L’abus d’Etat nuit gravement à la santé
La chaîne de télévision française Planète+ a consacré une récente soirée à un reportage en plusieurs épisodes sur les «tueurs de la République». On a beau avoir déjà lu et entendu toutes ces informations, on n’en reste pas moins frappé par la désinvolture avec laquelle la grande république voisine, tout au long de son histoire moderne, a mené (et mène certainement encore) des campagnes d’assassinats ciblés à l’encontre de ses «ennemis», «neutralisés» en dehors du territoire français et en dehors de toute procédure judiciaire.
On parle évidemment d’individus peu sympathiques et peu recommandables, généralement des terroristes éliminés en représailles de leurs actes. Mais quand on pense aux eaux troubles et aux affaires louches dans lesquelles ont toujours pataugé les «services» de l’Etat français, quand on voit comment les «forces de l’ordre», en France, sont détournées de leur mission pour devenir des gardes prétoriennes du pouvoir, quand on voit aussi le mépris habituel des élites politiques de l’Hexagone pour la sécurité de leurs concitoyens et leur désintérêt envers la pérennité de leur pays, on devine que certains de ces assassinats ordonnés aux plus hauts niveaux de l’Etat «pour la sécurité de la France et des Français» n’ont pas forcément une motivation aussi morale qu’on le prétend.
Et puis, on sourit légèrement lorsque la «raison d’Etat» est présentée comme une zone d’ombre inévitable et acceptable dans les seuls régimes démocratiques. En quoi l’élimination des ennemis des présidents français est-elle plus légitime que celle des adversaires de Vladimir Poutine ou de Kim Jong-un?

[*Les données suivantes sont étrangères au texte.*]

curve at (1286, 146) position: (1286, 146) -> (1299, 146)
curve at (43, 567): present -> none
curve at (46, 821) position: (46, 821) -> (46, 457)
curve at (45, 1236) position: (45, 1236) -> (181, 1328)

En réalité, les grandes puissances occidentales (les Américains et les Anglais sont probablement très en avance sur les Français) font exactement ce qu’elles condamnent avec fermeté chez leurs adversaires. (On parle ici d’assassinats politiques, mais on pourrait en dire autant en matière de crimes de guerre.) La seule différence est que, comme on le sait, «les nôtres» agissent pour le Bien cependant que «les autres» sont au service du Mal.
Ces reportages sur les «tueurs de la République» ont le mérite de mettre en évidence des attitudes très différentes au cours de ces dernières décennies. On apprend que Jacques Chirac, dont on s’est beaucoup moqué, mais qui a sans doute été le dernier véritable chef d’Etat français, était défavorable aux assassinats politiques, par principe, mais aussi par méfiance envers les manipulations, erreurs ou ratages de ses services secrets; et également par une volonté toute gaullienne de se démarquer de la politique américaine et des morts qu’elle laisse dans son sillage. A l’opposé, Nicolas Sarkozy se comportera ensuite comme un pion de Washington (ce qui rend d’autant plus louables ses récentes déclarations sur la Russie, si tant est qu’elles soient sincères). Quant à François Hollande, dit Flamby, avec son air de petit notable de province besogneux et craintif, on le découvre paradoxalement en enragé du dézingage à tout va, alignant un tableau de chasse à faire pâlir un tueur en série.
On n’imagine guère cela en Suisse. Bien sûr, on ne peut pas exclure qu’il y ait eu une fois ou l’autre un petit «accident»; mais dans un petit pays doté d’une structure fédérale, avec un pouvoir réparti entre vingt-six cantons et une présidence de la Confédération réduite à sa plus simple expression, le risque est faible. Et les journalistes qui adorent critiquer la complexité helvétique feraient bien de se demander si, tout compte fait, ils n’y vivent pas plus en sécurité que dans un beau grand Etat centralisé où le sommet du pouvoir élimine qui il veut, discrètement et à discrétion.